Choice
Managers can often exercise choice about their work. They
informally negotiate widely different interpretations of the
boundaries and dimensions of ostensibly identical jobs, with
particular emphasis upon the development of ‘personal domain’
(ie establishing their own territory and the rules that apply
within it).
Communication
Much managerial activity consists of asking or persuading
others to do things, which involves managers in face-to-face
verbal communication of limited duration. Communication is
not simply what managers spend a great deal of time doing but
the medium through which managerial work is constituted.
Identification of tasks
The typical work of a junior manager is the ‘organizational work’
of drawing upon an evolving stock of knowledge about ‘normal’
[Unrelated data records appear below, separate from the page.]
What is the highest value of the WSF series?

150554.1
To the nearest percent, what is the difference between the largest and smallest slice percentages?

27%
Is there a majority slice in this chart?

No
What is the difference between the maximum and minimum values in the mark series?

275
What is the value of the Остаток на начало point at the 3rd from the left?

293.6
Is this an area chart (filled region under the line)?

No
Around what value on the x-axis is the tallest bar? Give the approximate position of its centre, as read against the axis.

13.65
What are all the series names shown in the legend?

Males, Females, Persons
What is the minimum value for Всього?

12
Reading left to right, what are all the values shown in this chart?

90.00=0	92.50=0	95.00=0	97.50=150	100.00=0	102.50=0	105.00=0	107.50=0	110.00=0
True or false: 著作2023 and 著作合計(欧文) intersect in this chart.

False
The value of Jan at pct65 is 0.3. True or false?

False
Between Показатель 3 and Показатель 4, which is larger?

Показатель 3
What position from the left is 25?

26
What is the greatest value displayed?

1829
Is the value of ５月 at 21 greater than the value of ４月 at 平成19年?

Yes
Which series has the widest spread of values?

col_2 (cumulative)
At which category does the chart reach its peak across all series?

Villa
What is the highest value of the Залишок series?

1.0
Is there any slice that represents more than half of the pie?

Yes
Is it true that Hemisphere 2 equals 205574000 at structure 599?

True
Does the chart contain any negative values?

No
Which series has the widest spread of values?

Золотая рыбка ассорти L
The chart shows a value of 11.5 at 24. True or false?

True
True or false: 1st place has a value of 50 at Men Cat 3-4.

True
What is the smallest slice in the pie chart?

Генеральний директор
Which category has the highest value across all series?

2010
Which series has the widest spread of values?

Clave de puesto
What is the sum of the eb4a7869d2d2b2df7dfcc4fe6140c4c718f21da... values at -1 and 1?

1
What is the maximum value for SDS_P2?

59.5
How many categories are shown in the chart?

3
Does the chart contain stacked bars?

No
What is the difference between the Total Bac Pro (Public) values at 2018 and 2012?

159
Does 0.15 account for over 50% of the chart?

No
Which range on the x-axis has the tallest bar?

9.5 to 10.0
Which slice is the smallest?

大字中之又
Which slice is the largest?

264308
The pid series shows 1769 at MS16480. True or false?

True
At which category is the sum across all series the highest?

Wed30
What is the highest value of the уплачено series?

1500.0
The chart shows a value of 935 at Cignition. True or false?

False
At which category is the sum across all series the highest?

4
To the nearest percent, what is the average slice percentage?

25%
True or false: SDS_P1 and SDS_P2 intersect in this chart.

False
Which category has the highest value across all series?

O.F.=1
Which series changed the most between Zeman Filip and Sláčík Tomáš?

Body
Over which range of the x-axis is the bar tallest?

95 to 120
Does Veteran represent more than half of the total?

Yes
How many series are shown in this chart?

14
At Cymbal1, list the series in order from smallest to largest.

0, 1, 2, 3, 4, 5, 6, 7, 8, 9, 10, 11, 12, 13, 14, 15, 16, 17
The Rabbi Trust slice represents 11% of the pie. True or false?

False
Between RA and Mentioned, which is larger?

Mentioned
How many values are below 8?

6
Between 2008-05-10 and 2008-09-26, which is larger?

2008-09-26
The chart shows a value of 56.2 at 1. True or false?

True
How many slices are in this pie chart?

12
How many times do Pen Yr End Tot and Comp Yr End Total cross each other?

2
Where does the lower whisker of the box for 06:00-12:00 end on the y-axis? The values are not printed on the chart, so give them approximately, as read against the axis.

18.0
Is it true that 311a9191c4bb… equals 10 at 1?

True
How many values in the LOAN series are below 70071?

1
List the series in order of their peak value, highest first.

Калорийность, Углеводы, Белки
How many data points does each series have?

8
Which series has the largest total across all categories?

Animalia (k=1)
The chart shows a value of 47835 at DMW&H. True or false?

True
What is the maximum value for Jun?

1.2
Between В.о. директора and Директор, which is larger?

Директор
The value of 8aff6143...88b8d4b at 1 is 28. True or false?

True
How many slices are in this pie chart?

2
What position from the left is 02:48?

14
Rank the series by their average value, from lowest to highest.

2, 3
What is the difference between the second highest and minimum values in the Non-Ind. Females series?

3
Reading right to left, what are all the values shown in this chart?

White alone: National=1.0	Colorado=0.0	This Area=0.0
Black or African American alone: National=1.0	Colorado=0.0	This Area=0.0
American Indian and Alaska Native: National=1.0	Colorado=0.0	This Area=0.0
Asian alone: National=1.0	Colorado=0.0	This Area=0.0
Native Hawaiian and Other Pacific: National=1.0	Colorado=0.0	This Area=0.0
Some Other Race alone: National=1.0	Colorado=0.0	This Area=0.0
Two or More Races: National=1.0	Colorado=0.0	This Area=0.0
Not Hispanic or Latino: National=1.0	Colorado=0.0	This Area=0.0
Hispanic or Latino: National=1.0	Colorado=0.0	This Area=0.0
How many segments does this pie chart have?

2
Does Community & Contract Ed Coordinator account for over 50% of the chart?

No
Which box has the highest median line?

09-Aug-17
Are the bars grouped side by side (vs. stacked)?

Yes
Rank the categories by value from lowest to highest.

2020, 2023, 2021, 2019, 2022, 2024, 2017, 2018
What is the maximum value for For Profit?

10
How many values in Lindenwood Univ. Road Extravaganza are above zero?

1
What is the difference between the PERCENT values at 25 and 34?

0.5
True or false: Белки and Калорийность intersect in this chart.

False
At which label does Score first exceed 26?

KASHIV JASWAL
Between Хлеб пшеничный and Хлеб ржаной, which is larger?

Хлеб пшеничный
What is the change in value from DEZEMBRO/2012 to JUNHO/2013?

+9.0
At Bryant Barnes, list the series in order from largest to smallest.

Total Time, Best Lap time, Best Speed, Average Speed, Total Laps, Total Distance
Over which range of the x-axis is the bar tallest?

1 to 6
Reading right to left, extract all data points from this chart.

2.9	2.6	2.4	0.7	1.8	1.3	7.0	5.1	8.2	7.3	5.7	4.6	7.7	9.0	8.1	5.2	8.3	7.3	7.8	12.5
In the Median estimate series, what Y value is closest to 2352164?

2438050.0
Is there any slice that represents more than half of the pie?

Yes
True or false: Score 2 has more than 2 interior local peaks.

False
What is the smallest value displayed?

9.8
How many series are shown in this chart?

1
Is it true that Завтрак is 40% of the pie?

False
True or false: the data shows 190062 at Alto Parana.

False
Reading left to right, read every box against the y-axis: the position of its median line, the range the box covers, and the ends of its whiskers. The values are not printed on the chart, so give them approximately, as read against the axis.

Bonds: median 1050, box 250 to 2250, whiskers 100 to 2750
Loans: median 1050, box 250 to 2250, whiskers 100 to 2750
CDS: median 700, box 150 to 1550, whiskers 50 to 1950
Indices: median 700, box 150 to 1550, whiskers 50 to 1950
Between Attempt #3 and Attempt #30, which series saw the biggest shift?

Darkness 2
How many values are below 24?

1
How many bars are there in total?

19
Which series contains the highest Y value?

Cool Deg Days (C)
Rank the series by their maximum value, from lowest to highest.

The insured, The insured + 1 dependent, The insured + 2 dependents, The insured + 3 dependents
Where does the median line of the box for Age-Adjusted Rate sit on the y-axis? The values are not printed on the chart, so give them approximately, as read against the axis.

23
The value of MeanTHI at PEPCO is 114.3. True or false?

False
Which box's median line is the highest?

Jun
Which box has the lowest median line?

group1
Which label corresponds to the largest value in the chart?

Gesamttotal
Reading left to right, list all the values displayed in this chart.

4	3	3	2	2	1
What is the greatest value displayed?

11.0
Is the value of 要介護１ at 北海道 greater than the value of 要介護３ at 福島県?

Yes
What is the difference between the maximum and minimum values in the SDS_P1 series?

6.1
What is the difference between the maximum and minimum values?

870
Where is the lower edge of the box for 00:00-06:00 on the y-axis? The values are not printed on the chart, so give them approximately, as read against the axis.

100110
procedures and routines in order to identify and negotiate the
accomplishment of problems and tasks.
Character of the work
The character of work varies by duration, time span, recurrence,
unexpectedness and source. Little time is spent on any one
activity and in particular on the conscious, systematic formula-
tion of plans. Planning and decision-making tend to take place in
the course of other activities. Managerial activities are riven by
contradictions, cross-pressures, and the need to cope with and
reconcile conflict. A lot of time is spent by managers accounting
for and explaining what they do, in informal relationships and in
‘participating’.
WHAT MANAGERS CAN DO ABOUT IT
To a degree, managers have simply to put up with the circum-
stances in which they work as described above – they have to
manage in conditions of turbulence, uncertainty and ambiguity.